Republican Senate candidate Bernie Moreno has already been sued once for spreading conspiracy theories about Haitian immigrants in Springfield, Ohio, stealing and eating pets.
Now, he’s singling out another group of immigrants in Ohio and leveling baseless attacks: Mauritanian asylum seekers in Lockland, a village north of Cincinnati.
“What can you tell us about this small town that is being overrun by illegal migrants?” Fox News host Maria Bartiromo asked Moreno on Wednesday—even though the Mauritanians are in Ohio legally.
ADVERTISEMENT
“They all fly to Mexico,” Moreno said. “They get smuggled across our border by the cartels. They’re explained exactly what they have to do, which is raise their hand and claim asylum. And then the United States government flies them wherever they want.”
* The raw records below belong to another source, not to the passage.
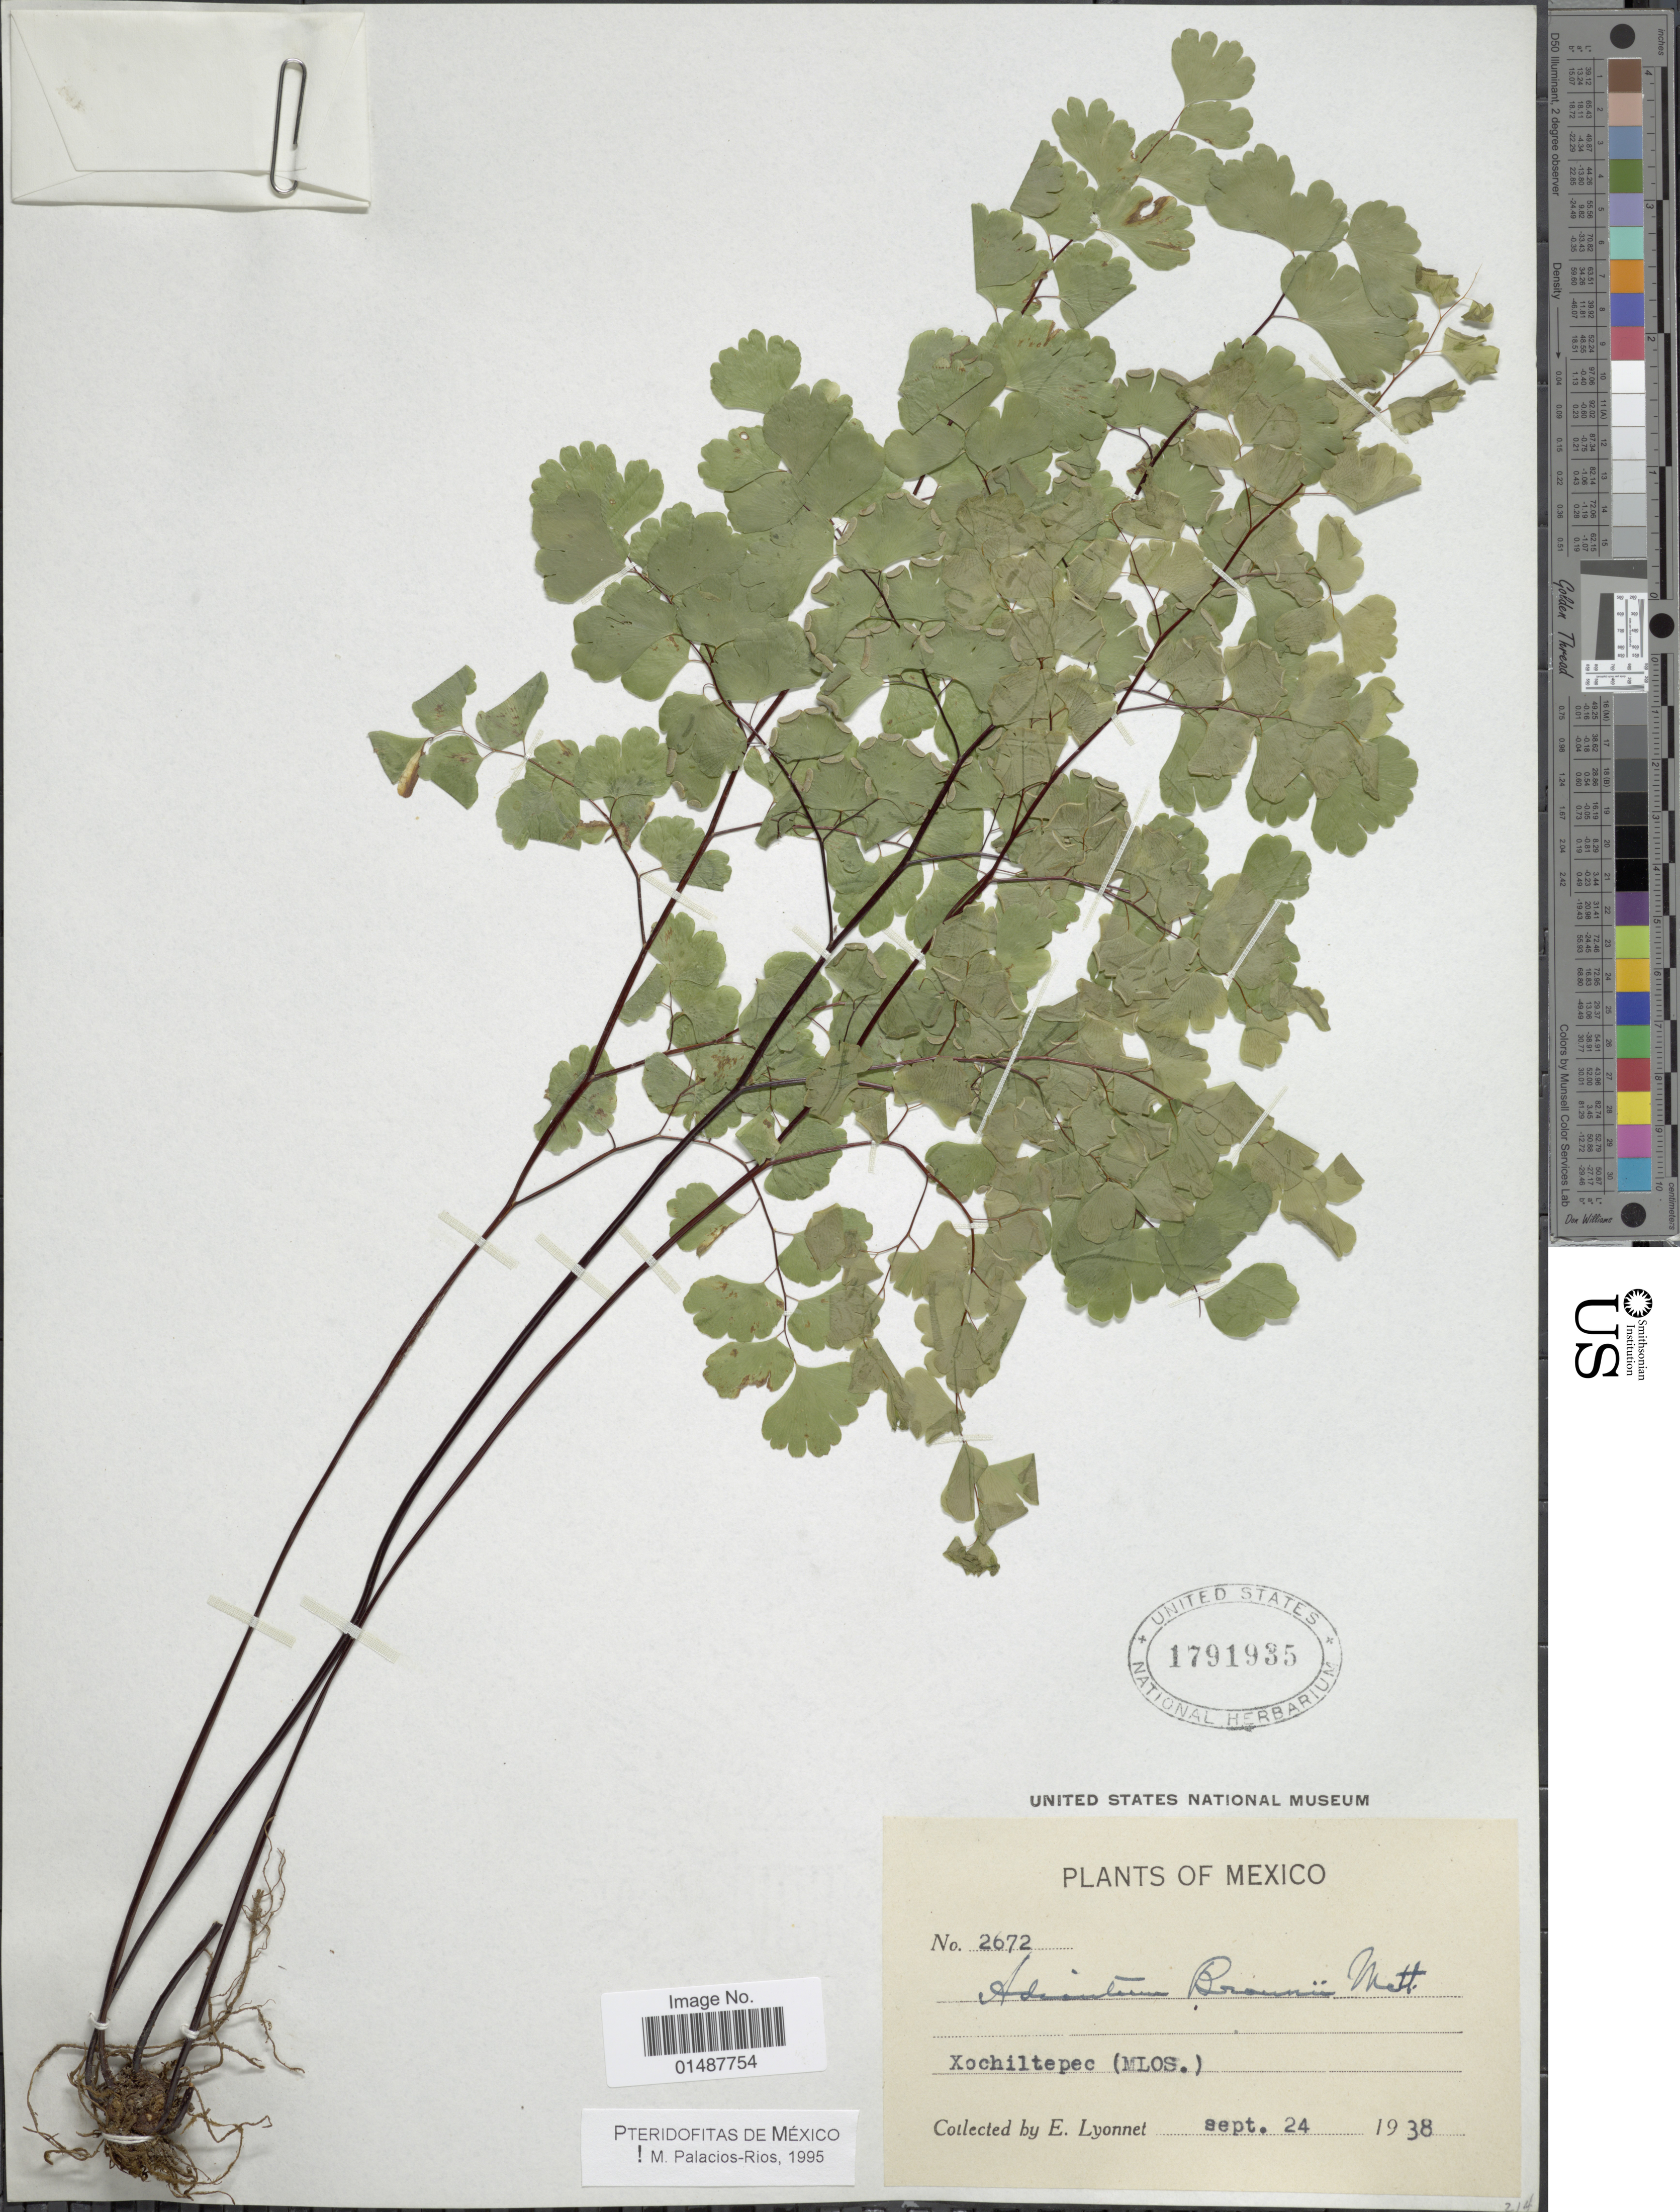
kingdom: Plantae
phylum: Tracheophyta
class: Polypodiopsida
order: Polypodiales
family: Pteridaceae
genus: Adiantum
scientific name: Adiantum braunii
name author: Mett. ex Kuhn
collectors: E. Lyonnet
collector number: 2672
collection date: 1938-09-24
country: Mexico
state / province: Morelos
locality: Xochiltepec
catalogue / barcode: US 1791935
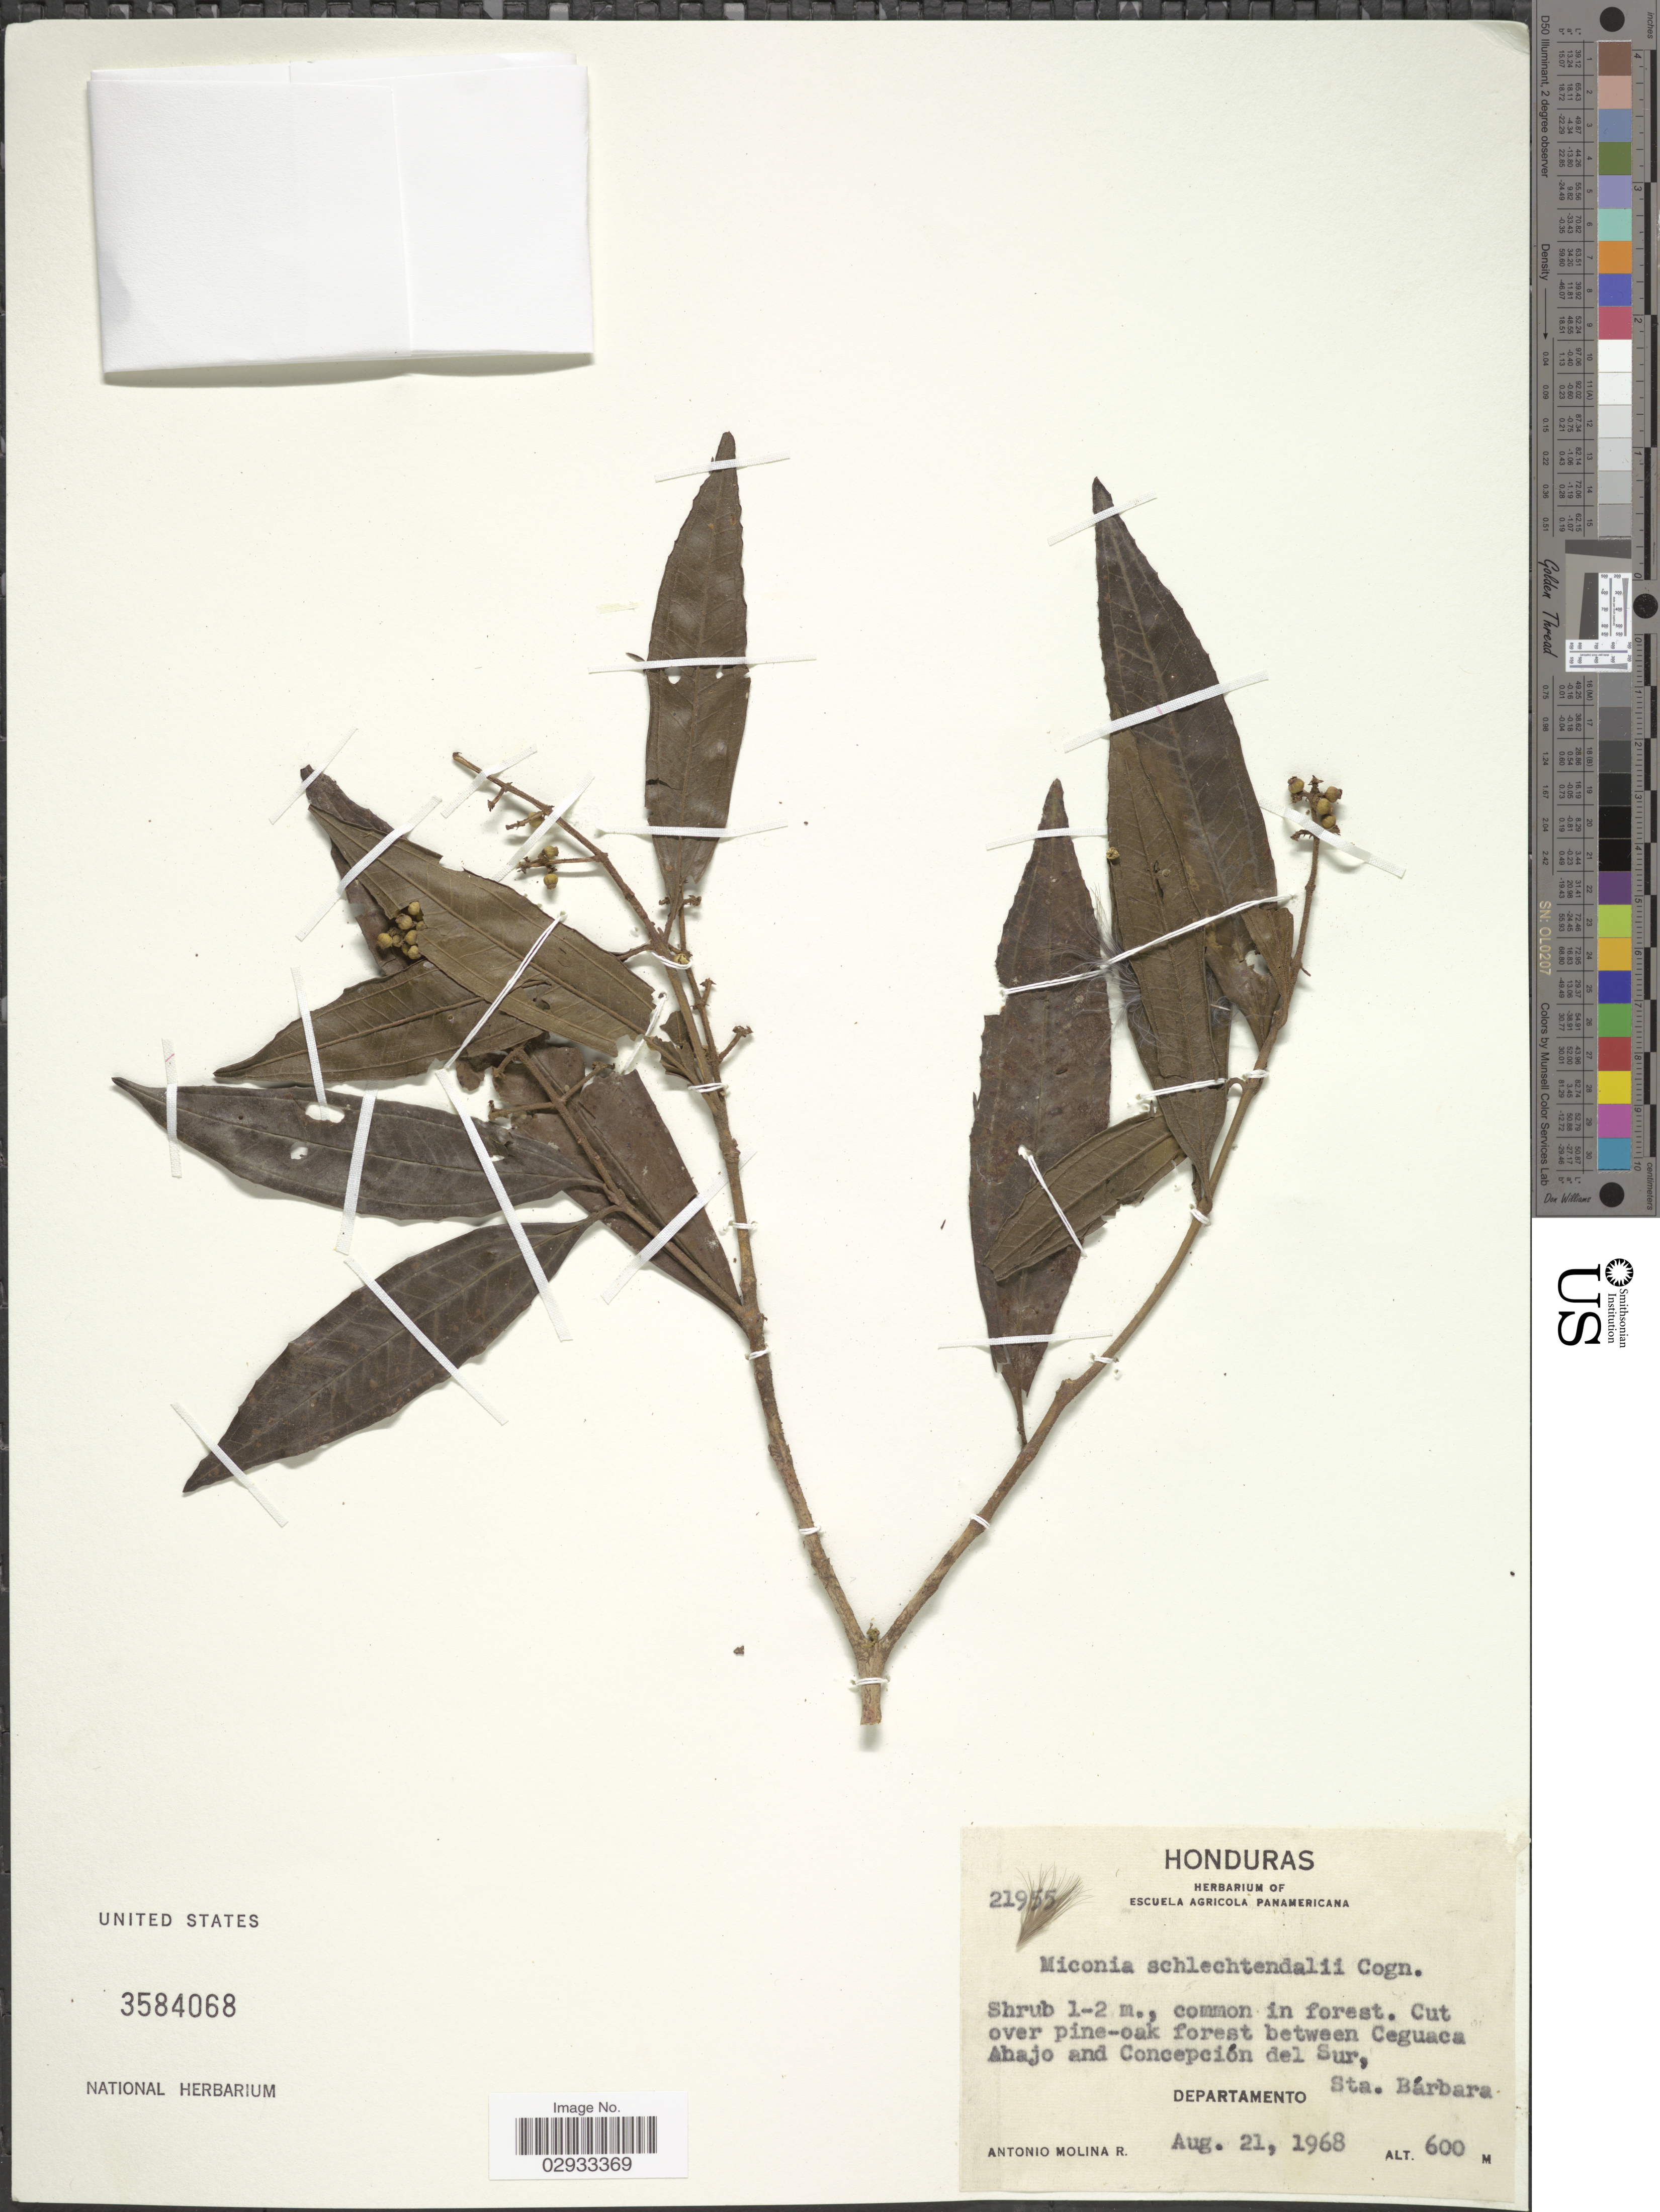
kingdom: Plantae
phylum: Tracheophyta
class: Magnoliopsida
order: Myrtales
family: Melastomataceae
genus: Miconia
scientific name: Miconia schlechtendalii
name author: Cogn. in DC.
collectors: A. Molina R.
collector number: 21955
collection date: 1968-08-21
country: Honduras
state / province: Santa Bárbara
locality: Between Ceguaca Abajo and Concepción del Sur, Departamento Sta. Bárbara.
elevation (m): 600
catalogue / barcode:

Mauritanians have been seeking U.S. asylum since the 1990s, when the Arab government began sanctioning the killing and deportation of Black Afro-Mauritians. The West African nation was the last in the world outlaw slavery, in 2007, and the Global Slavery Index estimates that about 150,000 Mauritanians are still enslaved—most of them Black.
Lockland has had a small but well-established West African population for decades, but in the past year, the number has grown. The town went from having 3,500 residents in the summer of 2023 to about 6,000 today, about half of whom are immigrants, the Cincinnati Enquirer reported.
Crime has never been an issue, but the new wave of asylum seekers has strained city services and created overcrowding at several apartment complexes. New arrivals can’t work for at least six months after requesting asylum, and the local fire department is worried about its ability to keep everyone safe.
That’s a far cry from Bartiromo and Moreno’s claims that the town is being overrun by illegal migrants smuggled in by drug cartels. It’s also not the first time Moreno has targeted a specific immigrant group in his state.
Earlier this month, Moreno and other MAGA politicians were sued after their conspiracy theory about Haitians eating pets led to widespread threats of violence against the community—including bomb threats in schools.
The suit also named former president Donald Trump and Republican vice-presidential candidate JD Vance. Things got so bad that Ohio’s Republican governor and Springfield’s Republican mayor denounced the claims—and begged Trump not to campaign there.